After passing through the prism, each refraction contains some pure essence of the light, but only an incomplete part. We will always experience some aspect of reality, of the Truth, but only from our perspectives as they are colored by who and where we are. Others will know a different color and none will see the whole, complete light. These are my musings from my particular refraction.

10.13.2011

Topsy-Turvy Dullness

Why, don't you see, if you told grown-ups I should have no peace of my life. They'd get hold of me, and they wouldn't wish silly things like you do, but real earnest things; and the scientific people would hit on some way of making things last after sunset, as likely as not; and they'd ask for a graduated income tax, and old-age pensions and manhood suffrage, and free secondary education, and dull things like that; and get them, and keep them, and the whole world would be turned topsy-turvy.

From a book first published in 1902, Five Children and It by E. Nesbit.

My review:

If you could have anything you wanted, what would it be? Quickly now, off the top of your head. You get one wish, immediately. What is it?

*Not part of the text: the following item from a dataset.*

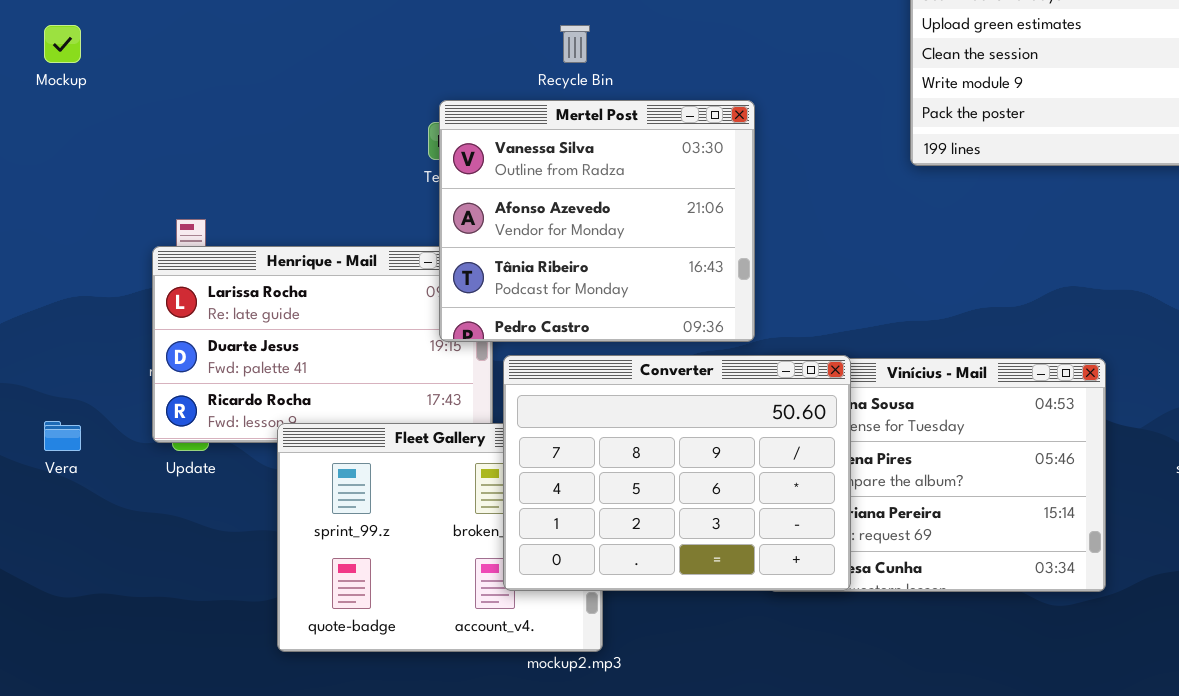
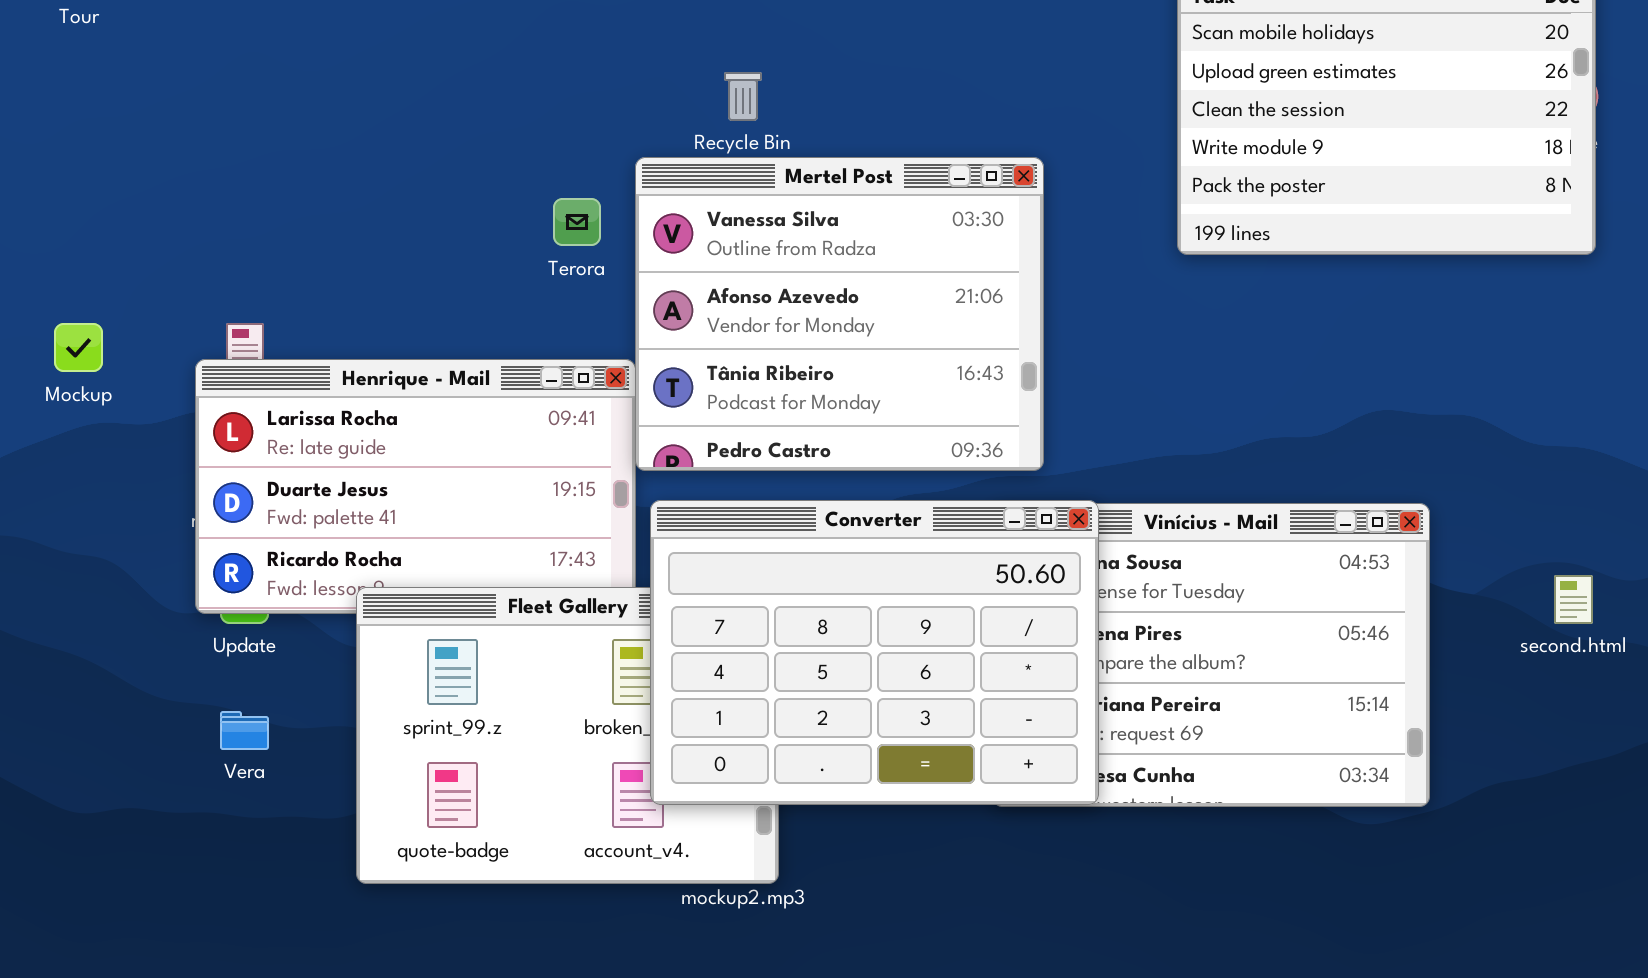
Mockup: [44,25,81,63] -> [54,323,103,372], moved
Mertel Post: [439,100,755,342] -> [635,157,1044,471], moved
Vera: [44,421,81,451] -> [220,711,269,750], moved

Okay, now that you’ve made your wish, think it through very carefully and try to imagine all the ways it might go wrong. Because your wish won’t turn out the way that you think. Wishes never do, you know. The creature granting the wish always finds a way to twist your words so they mean something a bit different than you thought, people will react to your changed state of affairs in ways you haven’t predicted, and there will be repercussions you haven’t yet imagined. So think hard about your wish. How might it go wrong?

That’s the tale in this book. Four siblings (and their baby brother) find a fairy and learn the hard way that having your wishes come true isn’t everything it’s cracked up to be. The Psammead is bound to grant them one wish a day, but the wishes always end with nightfall and none of them work as hoped. Each time the children try to plan carefully, but only end up getting themselves (and others) into trouble.

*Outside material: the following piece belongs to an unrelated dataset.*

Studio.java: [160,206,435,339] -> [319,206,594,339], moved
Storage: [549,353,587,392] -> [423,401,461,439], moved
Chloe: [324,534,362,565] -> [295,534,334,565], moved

While you may be familiar with this kind of story, realize that this one was written over a hundred years ago by one of the earliest authors who wrote books for children. In some ways it’s a bit old fashioned, but her witty, sometimes snarky writing certainly portrays characters that ring true regardless of place or time. So true, in fact, that part of the fun is slapping your forehead at how dumb they are with their wishes and imagining how you might do better. Could you? Try this enjoyable read and find out.

The house was deep in the country, with no other house in sight, and the children had been in London for two years, without so much as once going to the seaside even for a day by an excursion train, and so the White House seemed to them a sort of fairy palace set down in an earthly paradise. For London is like prison for children, especially if their relations are not rich.

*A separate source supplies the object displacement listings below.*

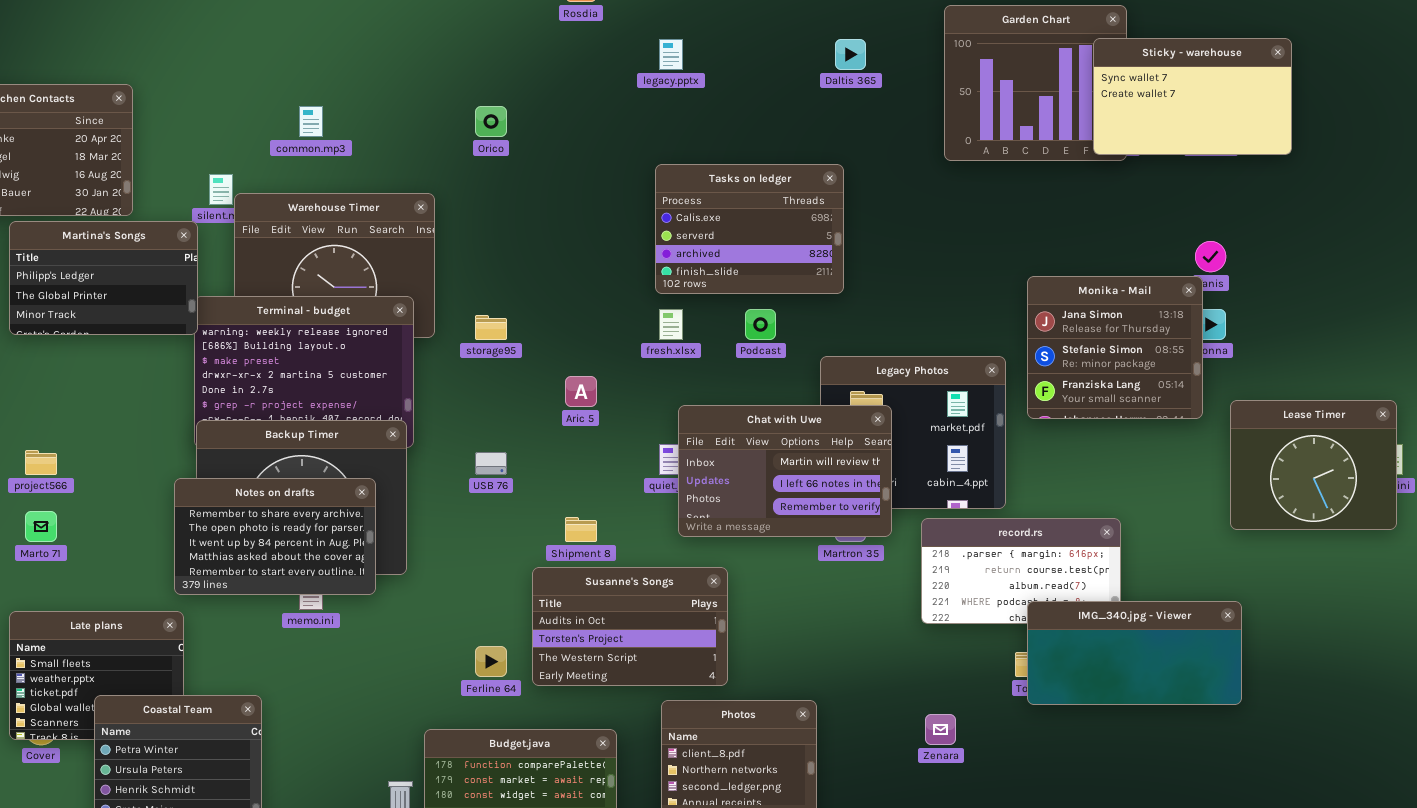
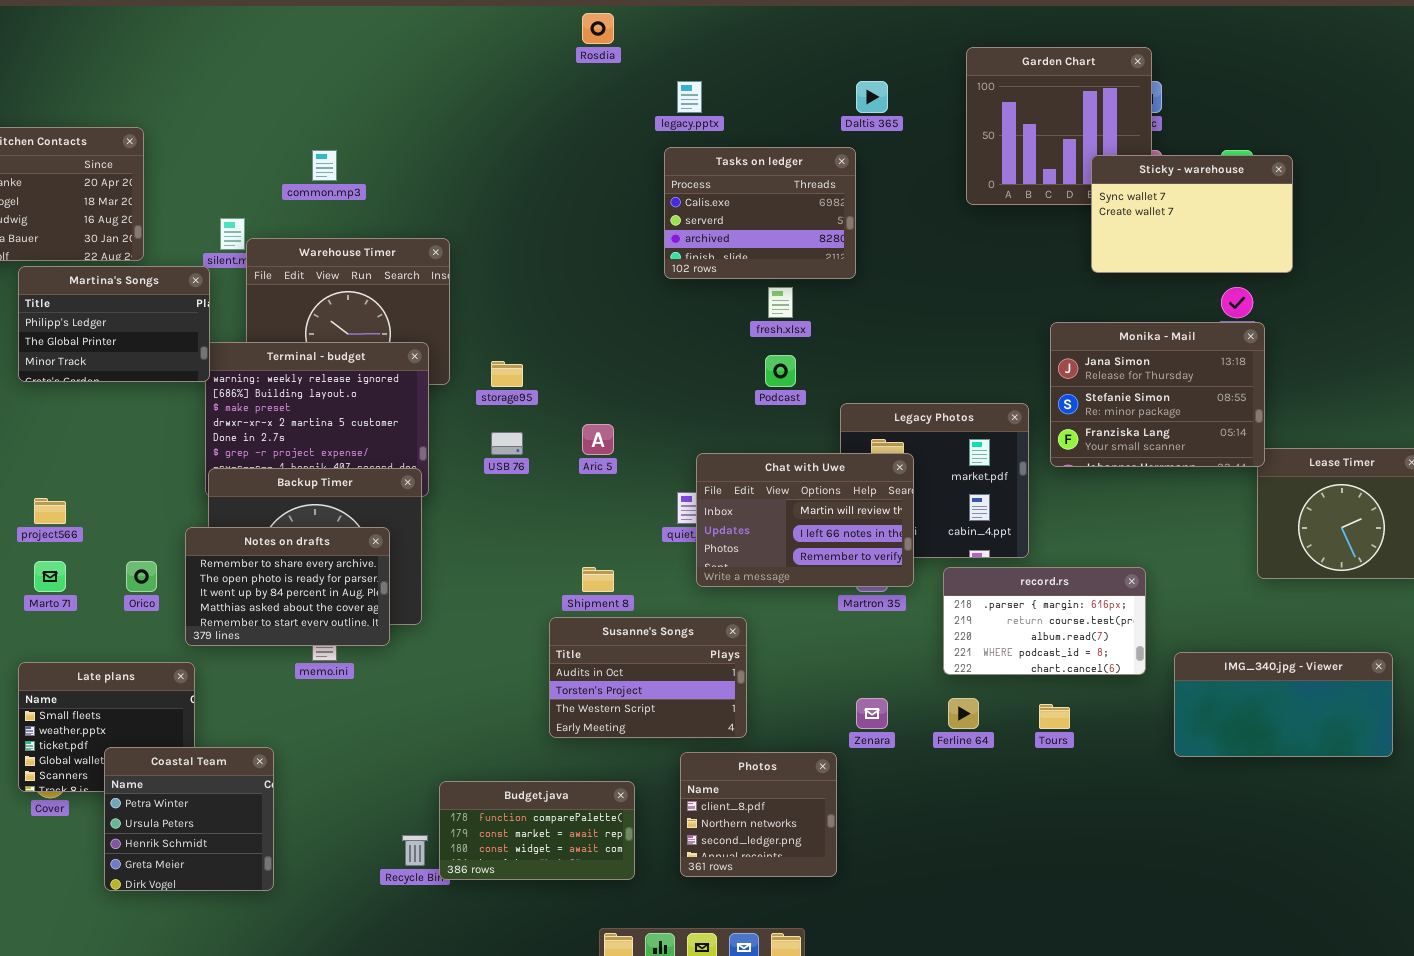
Sticky - warehouse: [1093,38,1292,155] -> [1091,155,1293,273], moved
Orico: [475,106,507,137] -> [126,561,157,592], moved
Tasks on ledger: [655,164,844,294] -> [664,147,856,279], moved
Monika - Mail: [1027,276,1203,419] -> [1050,322,1265,467], resized
fresh.xlsx: [659,309,683,340] -> [768,287,793,318], moved
USB 76: [475,452,507,475] -> [491,432,523,455], moved
IMG_340.jpg - Viewer: [1027,601,1242,705] -> [1174,652,1393,757], moved
Ferline 64: [475,646,507,677] -> [948,698,979,729], moved
Zenara: [925,714,956,745] -> [856,698,888,729], moved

Of course there are the shops and the theatres, and Maskelyne and Cook’s, and things, but if your people are rather poor you don’t get taken to the theatres, and you can’t buy things out of the shops; and London has none of those nice things that children may play with without hurting the things or themselves--such as trees and sand and woods and waters. And nearly everything in London is the wrong sort of shape--all straight lines and flat streets, instead of being all sorts of odd shapes, as things are in the country. Trees are all different, as you know, and I am sure some tiresome person must have told you that there are no two blades of grass exactly alike. But in streets where the blades of grass don’t grow, everything is like everything else. This is why so many children who live in towns are so extremely naughty. They do not know what is the matter with them, and no more do their fathers and mothers, aunts, uncles, cousins, tutors, governesses, and nurses; but I know. And so do you now. Children in the country are naughty sometimes, too, but that is for quite different reasons. . . .

The best part of it all was that there were no rules about not going to places and not doing things. In London almost everything is labeled “You mustn’t touch,” and though the label is invisible it’s just as bad, because you know it’s there, or if you don’t you jolly soon get told.

3 Comments:

At 10/13/2011 6:43 PM, Anonymous KNG said...

You quoted two of my favorite sections!

 
At 10/13/2011 7:47 PM, Blogger Degolar said...

:-)

 
At 10/14/2011 11:05 AM, Blogger CDL said...

When I read this book, I had to keep going back to look at the original publication date. And since reading it, I have noticed E. Nesbit as an influence or style in descriptions of newer books. I'm sure it just wouldn't have registered previously. I need to remember to add her to my list of ideas for reading during the reading challenge this winter.